## EXERCISE PROMPT
From the line with "pagamento, licenze, certificazioni" onward, reproduce each line of the entries exactly, ending at the last one, and add nothing.

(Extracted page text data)

━━━━━━━━━━━━━━━━━━━━━━━━━━━━━━

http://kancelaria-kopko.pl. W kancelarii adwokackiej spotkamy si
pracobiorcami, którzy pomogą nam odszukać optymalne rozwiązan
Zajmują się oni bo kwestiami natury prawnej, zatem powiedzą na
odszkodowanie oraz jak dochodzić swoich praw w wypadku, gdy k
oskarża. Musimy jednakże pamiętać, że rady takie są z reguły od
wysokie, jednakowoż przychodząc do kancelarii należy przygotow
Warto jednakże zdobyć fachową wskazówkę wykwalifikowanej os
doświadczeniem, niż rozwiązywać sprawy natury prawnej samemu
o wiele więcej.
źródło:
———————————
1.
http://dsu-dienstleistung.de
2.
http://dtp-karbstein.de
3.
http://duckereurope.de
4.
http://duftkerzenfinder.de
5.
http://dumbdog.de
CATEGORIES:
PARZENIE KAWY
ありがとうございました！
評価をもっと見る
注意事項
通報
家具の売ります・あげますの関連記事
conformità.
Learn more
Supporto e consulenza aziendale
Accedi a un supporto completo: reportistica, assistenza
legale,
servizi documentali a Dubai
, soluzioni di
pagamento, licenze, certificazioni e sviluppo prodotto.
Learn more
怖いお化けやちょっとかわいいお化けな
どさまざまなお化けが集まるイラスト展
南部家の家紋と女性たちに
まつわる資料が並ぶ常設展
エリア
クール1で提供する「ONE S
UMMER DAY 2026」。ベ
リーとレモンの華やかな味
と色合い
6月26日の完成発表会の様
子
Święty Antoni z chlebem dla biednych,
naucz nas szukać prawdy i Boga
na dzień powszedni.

━━━━━━━━━━━━━━━━━━━━━━━━━━━━━━

## ANSWER BOX
pagamento, licenze, certificazioni e sviluppo prodotto.
Learn more
怖いお化けやちょっとかわいいお化けな
どさまざまなお化けが集まるイラスト展
南部家の家紋と女性たちに
まつわる資料が並ぶ常設展
エリア
クール1で提供する「ONE S
UMMER DAY 2026」。ベ
リーとレモンの華やかな味
と色合い
6月26日の完成発表会の様
子
Święty Antoni z chlebem dla biednych,
naucz nas szukać prawdy i Boga
na dzień powszedni.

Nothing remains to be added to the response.